The birth of a politics junkie
Growing up, Cillizza didn’t aspire to become a journalist — nor did he have much interest in politics, really. “I wanted to be a novelist,” he told me. In the late 1990s, he was attending Georgetown University and got a job working for the conservative columnist George Will; as luck would have it, Will's office was in Georgetown and he tended to hire undergrads from the school purely for proximity reasons. “I didn't work for him because I was conservative or liberal or knew anything about politics. I worked for him mostly because he paid like $12.50 an hour, which in the mid 1990s was a king's ransom.”
The job wasn’t particularly sexy. Yes, Cillizza sometimes helped Will with researching his columns and books, but he also stayed at the columnist’s house when he traveled for long stints and handled errands like parking his car. Cillizza must have made some sort of impression, however, because Will recommended him to Charlie Cook, one of the nation’s preeminent political analysts and the founder of The Cook Political Report.

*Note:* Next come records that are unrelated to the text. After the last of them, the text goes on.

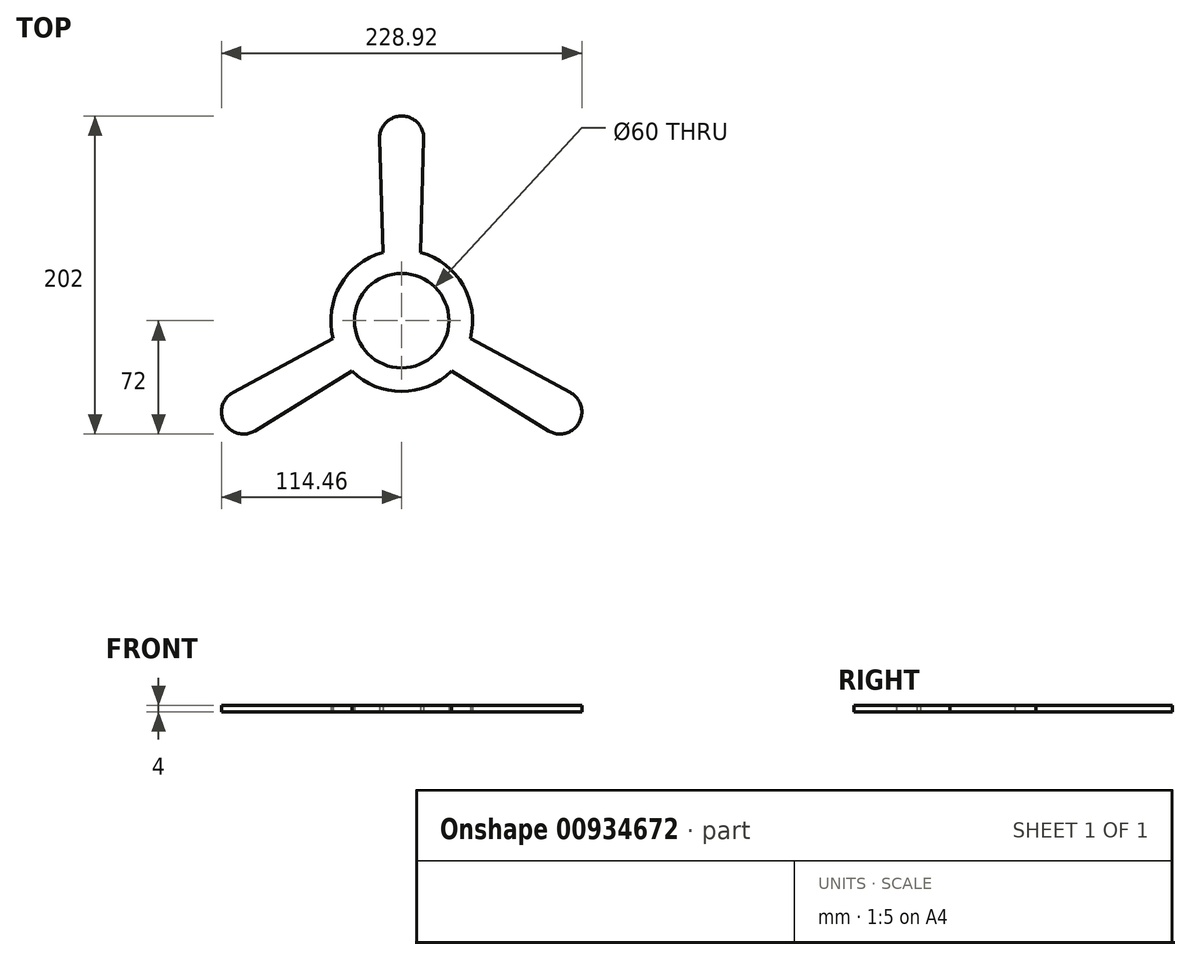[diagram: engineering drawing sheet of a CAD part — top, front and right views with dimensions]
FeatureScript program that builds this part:
annotation { "Feature Type Name" : "Feature", "Feature Type Description" : "" }
export const myFeature = defineFeature(function(context is Context, id is Id, definition is map)
    precondition{}
    {
        {
            var Q0;
            Q0=qCreatedBy(makeId("Top.planeOp"),FACE);
            var sketch = newSketch(context, id + "F0", { "sketchPlane" : qUnion([Q0])});
            skCircle(sketch, "E0", {"center": v(0, 0) * mm, "radius": 30 * mm});
            skArc(sketch, "E1", {"start": v(43.56, -11.3) * mm, "mid": v(38.97, 22.5) * mm, "end": v(12, 43.37) * mm});
            skLineSegment(sketch, "E2", {"start": v(0, 0) * mm, "end": v(0, 45) * mm, "construction": true});
            skLineSegment(sketch, "E3", {"start": v(-14, 115.6) * mm, "end": v(-12, 43.37) * mm});
            skLineSegment(sketch, "E4", {"start": v(14, 115.6) * mm, "end": v(12, 43.37) * mm});
            skLineSegment(sketch, "E5", {"start": v(0, 116) * mm, "end": v(0, 45) * mm, "construction": true});
            skArc(sketch, "E6", {"start": v(14, 115.6) * mm, "mid": v(0, 130) * mm, "end": v(-14, 115.6) * mm});
            skLineSegment(sketch, "E7", {"start": v(0, 0) * mm, "end": v(45, 0) * mm, "construction": true});
            skArc(sketch, "E8.1.0", {"start": v(93.12, -69.93) * mm, "mid": v(112.58, -65) * mm, "end": v(107.12, -45.68) * mm});
            skLineSegment(sketch, "E8.1.1", {"start": v(93.12, -69.93) * mm, "end": v(31.56, -32.08) * mm});
            skLineSegment(sketch, "E8.1.2", {"start": v(100.45, -58) * mm, "end": v(38.97, -22.5) * mm, "construction": true});
            skLineSegment(sketch, "E8.1.3", {"start": v(107.12, -45.68) * mm, "end": v(43.56, -11.3) * mm});
            skArc(sketch, "E8.2.0", {"start": v(-107.12, -45.68) * mm, "mid": v(-112.58, -65) * mm, "end": v(-93.12, -69.93) * mm});
            skLineSegment(sketch, "E8.2.1", {"start": v(-107.12, -45.68) * mm, "end": v(-43.56, -11.3) * mm});
            skLineSegment(sketch, "E8.2.2", {"start": v(-100.45, -58) * mm, "end": v(-38.97, -22.5) * mm, "construction": true});
            skLineSegment(sketch, "E8.2.3", {"start": v(-93.12, -69.93) * mm, "end": v(-31.56, -32.08) * mm});
            skLineSegment(sketch, "E8.anchor1", {"start": v(0, 0) * mm, "end": v(-12, 43.37) * mm, "construction": true});
            skLineSegment(sketch, "E8.anchor2", {"start": v(0, 0) * mm, "end": v(-31.56, -32.08) * mm, "construction": true});
            skArc(sketch, "E9.trimOffspring", {"start": v(-31.56, -32.08) * mm, "mid": v(0, -45) * mm, "end": v(31.56, -32.08) * mm});
            skArc(sketch, "E10.trimOffspring", {"start": v(-12, 43.37) * mm, "mid": v(-38.97, 22.5) * mm, "end": v(-43.56, -11.3) * mm});
            skSolve(sketch);
        }
        {
            var Q0;
            Q0=qSketchRegion(id+"F0",true);
            extrude(context, id + "F1", {"entities" : qUnion([Q0]), "depth" : 4 * mm, "offsetDistance" : 25 * mm});
        }
    });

It was there he caught the politics bug. Then as now, The Cook Political Report maintained its competitive edge by providing analysis on little-followed campaigns — the kind for which there isn’t much public polling. While these races don’t attract the same kind of mainstream attention as a presidential campaign, they’re arguably just as important, at least in aggregate. Compiling the report requires a granular understanding of voting trends that isn’t reflected in the commentary from your average cable news pundit.